Efficient Model Development in the Era of Large Language Models
Dr. Tu Vu
Dr. Tu Vu is an Assistant Professor in the Department of Computer Science at Virginia Tech. Prior to joining Virginia Tech, he held the position of Research Scientist at Google DeepMind for a year after receiving his PhD in Computer Science from the University of Massachusetts Amherst. Vu’s research aims to develop effective and efficient methods for advancing and democratizing artificial intelligence in the era of large language models. During his PhD, Vu worked as a student researcher at Google DeepMind, contributing to the development of models like Gemini and Flan-T5. His work on parameter-efficient transfer learning through soft prompts was widely adopted within Google for tuning large language models.
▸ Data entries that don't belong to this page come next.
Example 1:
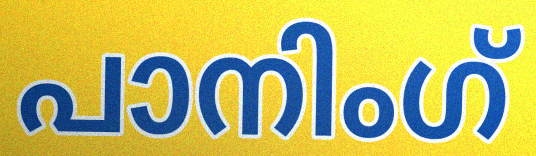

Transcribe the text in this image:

പാനിംഗ്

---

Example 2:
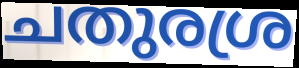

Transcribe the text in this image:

ചതുരശ്ര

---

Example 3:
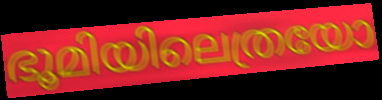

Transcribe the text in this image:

ഭൂമിയിലെത്രയോ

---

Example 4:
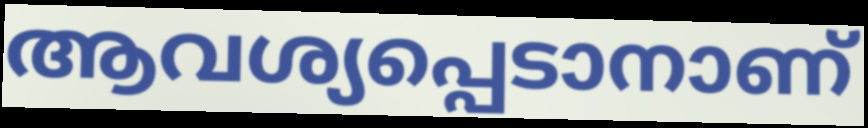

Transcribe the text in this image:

ആവശ്യപ്പെടാനാണ്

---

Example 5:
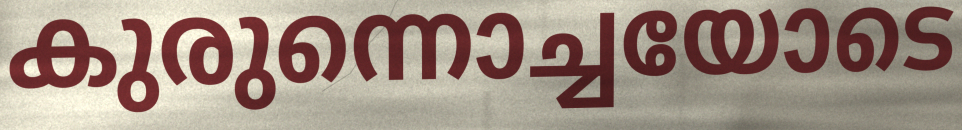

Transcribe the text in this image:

കുരുന്നൊച്ചയോടെ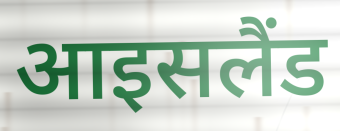
आइसलैंड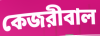
কেজরীবালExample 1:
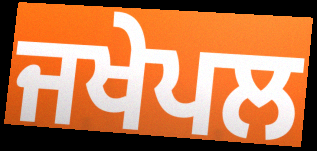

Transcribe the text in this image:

ਜਖੇਪਲ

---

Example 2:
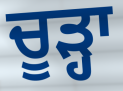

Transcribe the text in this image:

ਚੂੜ੍ਹਾ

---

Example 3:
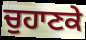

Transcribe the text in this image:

ਚੁਹਾਣਕੇ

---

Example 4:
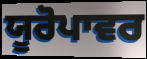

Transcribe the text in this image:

ਯੂਰੋਪਾਵਰ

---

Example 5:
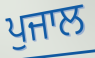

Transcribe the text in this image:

ਪੁਜਾਲ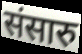
संसारुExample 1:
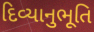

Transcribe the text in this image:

દિવ્યાનુભૂતિ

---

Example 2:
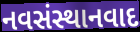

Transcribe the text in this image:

નવસંસ્થાનવાદ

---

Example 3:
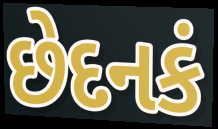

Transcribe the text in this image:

છેદનકં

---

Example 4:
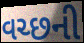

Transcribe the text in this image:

વચ્છની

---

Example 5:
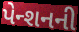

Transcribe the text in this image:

પેન્શનની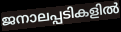
ജനാലപ്പടികളിൽ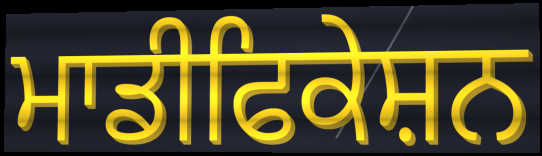
ਮਾਡੀਫਿਕੇਸ਼ਨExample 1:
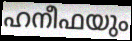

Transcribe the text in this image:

ഹനീഫയും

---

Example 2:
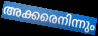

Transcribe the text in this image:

അക്കരെനിന്നും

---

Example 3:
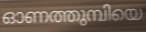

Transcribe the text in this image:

ഓണത്തുമ്പിയെ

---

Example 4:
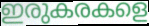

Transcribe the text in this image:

ഇരുകരകളെ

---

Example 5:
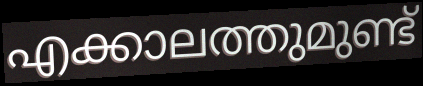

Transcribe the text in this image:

എക്കാലത്തുമുണ്ട്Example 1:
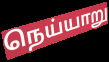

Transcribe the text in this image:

நெய்யாறு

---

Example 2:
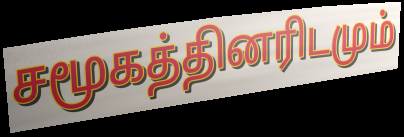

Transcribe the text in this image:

சமூகத்தினரிடமும்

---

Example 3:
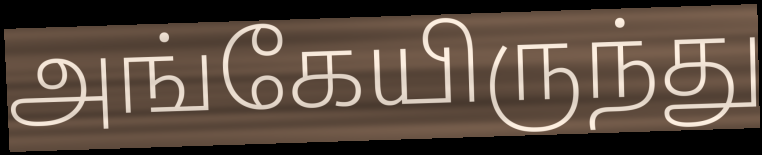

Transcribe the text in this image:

அங்கேயிருந்து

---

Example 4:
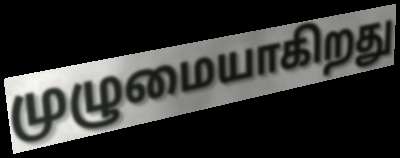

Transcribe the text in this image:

முழுமையாகிறது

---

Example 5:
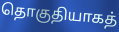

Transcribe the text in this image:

தொகுதியாகத்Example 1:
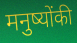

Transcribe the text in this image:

मनुष्योंकी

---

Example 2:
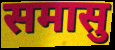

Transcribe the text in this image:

समासु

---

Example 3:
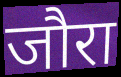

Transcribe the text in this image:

जौरा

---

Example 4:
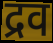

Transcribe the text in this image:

द्रव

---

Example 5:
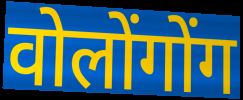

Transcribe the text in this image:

वोलोंगोंग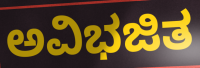
ಅವಿಭಜಿತ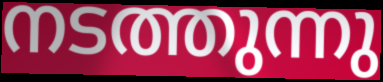
നടത്തുന്നു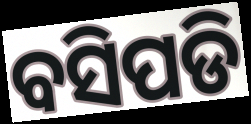
ବସିପଡି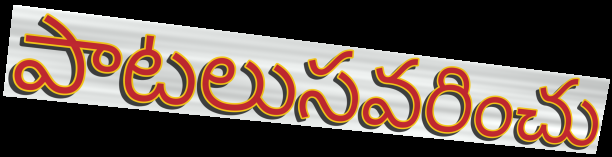
పాటలుసవరించుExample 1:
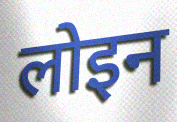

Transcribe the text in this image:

लोइन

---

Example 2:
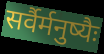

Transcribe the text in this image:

सर्वैर्मनुष्यैः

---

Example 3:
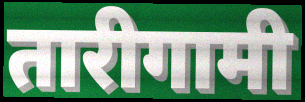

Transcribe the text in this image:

तारीगामी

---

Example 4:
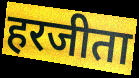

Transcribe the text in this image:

The development of modern large language models often involves a post-training stage where a pre-trained model is fine-tuned on a large multitask mixture to improve various capabilities such as instruction following, reasoning, and coding. This raises two key research questions: 1) How can we determine the optimal dataset proportions for the mixture efficiently? and 2) How can we integrate new capabilities into the model without sacrificing performance on existing ones? In this talk, I will present two of my recent research papers that shed light on these questions. First, I will discuss our work on developing Foundational Large Auto-rater Models (FLAMe), which introduces a novel tail-patch fine-tuning approach to evaluate the impact of each dataset on targeted distributions. This approach enables us to determine the optimal dataset proportions, yielding competitive results compared to example-proportional mixing, while significantly reducing computational costs. Second, I will cover our latest work on large-scale model merging, which proposes a promising solution for efficiently incorporating new capabilities: as model capability and capacity grow, merging preserves most of the performance on existing capabilities while significantly enhancing zero-shot generalization to novel tasks, often matching or exceeding the performance of multitask training. Taken as a whole, I hope these results will spur more fundamental research into the efficient development of large language models.